== 依据资料 ==
a) 把文档片段中以"摘要:结核杆菌是人畜共患"开头的段落改写成要点列表,保留主要事实。
b) 根据文档片段,这次报告的承办单位有哪些?

== 文档片段 ==
==========

时间:2022年7月1日(星期五)8:30-10:30
会议号:腾讯会议955 445 618
主办:华中农业大学、湖北洪山实验室、动物育种与健康养殖前沿科学中心
承办:动物科学技术学院、动物医学院
报告人1:张磊(8:30-9:30)
题目:结核杆菌的铁摄取机制:铁载体分泌是一个致命弱点
Iron acquisition by Mycobacterium tuberculosis: siderophore secretion is an Achilles’ heel
摘要:结核杆菌是人畜共患传染病结核病的病原体。铁元素对于结核杆菌在宿主体内存活是必需的。我们通过转座子插入测序技术,鉴定出结核杆菌中160多个基因参与铁的利用。我们发现结核杆菌在利用铁载体和血红素这两种铁源时展现出了几乎截然相反的遗传需求,还发现结核杆菌的VII型分泌系统ESX-3在铁采集的过程中扮演了核心角色。进一步地,我们发现Rv0455c蛋白对结核杆菌的铁载体分泌和致病性是必需的。该蛋白的缺失导致结核杆菌分泌铁载体严重受阻,细菌毒力衰减,同时对多种抗结核药物极为易感。这项研究验证了结核杆菌的铁载体分泌途径可以作为一种新的药物靶标。

==========

== 所给记录 ==

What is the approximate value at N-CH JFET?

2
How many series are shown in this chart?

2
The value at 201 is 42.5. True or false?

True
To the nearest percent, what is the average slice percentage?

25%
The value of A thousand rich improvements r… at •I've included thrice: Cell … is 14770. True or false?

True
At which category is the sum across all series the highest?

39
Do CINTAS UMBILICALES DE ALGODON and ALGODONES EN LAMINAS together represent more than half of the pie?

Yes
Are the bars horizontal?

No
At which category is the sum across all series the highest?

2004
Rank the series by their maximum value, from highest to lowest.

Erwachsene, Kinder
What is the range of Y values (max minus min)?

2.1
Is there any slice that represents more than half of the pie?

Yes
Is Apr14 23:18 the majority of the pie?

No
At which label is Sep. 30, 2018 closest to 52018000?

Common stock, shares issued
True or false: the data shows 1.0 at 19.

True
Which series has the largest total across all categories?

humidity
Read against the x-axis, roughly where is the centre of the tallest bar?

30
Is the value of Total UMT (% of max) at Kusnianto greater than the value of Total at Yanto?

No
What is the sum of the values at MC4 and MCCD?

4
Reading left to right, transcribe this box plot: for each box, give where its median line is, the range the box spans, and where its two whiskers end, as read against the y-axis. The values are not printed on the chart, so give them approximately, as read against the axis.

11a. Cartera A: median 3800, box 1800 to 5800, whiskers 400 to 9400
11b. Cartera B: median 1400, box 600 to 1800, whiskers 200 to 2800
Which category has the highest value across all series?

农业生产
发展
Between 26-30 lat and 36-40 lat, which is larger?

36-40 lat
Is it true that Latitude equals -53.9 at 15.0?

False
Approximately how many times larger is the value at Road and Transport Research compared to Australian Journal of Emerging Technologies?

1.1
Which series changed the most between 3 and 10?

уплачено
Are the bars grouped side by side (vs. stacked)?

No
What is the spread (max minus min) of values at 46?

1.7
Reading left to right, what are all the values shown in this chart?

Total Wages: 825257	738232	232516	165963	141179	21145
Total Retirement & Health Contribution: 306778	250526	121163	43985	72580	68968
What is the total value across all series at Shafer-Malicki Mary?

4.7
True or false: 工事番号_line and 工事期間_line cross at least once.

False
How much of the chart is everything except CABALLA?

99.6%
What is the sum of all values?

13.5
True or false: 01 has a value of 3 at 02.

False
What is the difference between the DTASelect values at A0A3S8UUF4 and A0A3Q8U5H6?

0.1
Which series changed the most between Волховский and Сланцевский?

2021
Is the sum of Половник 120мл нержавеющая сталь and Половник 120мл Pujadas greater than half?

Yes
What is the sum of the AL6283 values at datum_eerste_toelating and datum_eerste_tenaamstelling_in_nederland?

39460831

==========

== 参考答案 ==
a)
- 结核杆菌是人畜共患传染病结核病的病原体,铁元素是它在宿主体内存活所必需的。
- 研究团队通过转座子插入测序技术,鉴定出结核杆菌中160多个参与铁利用的基因。
- 结核杆菌利用铁载体和血红素这两种铁源时,遗传需求几乎截然相反。
- VII型分泌系统ESX-3在铁采集过程中起核心作用。
- Rv0455c蛋白对铁载体分泌和致病性是必需的。该蛋白缺失后,铁载体分泌严重受阻,细菌毒力衰减,并且对多种抗结核药物极为易感。
- 研究验证了铁载体分泌途径可以作为一种新的药物靶标。

b) 动物科学技术学院和动物医学院。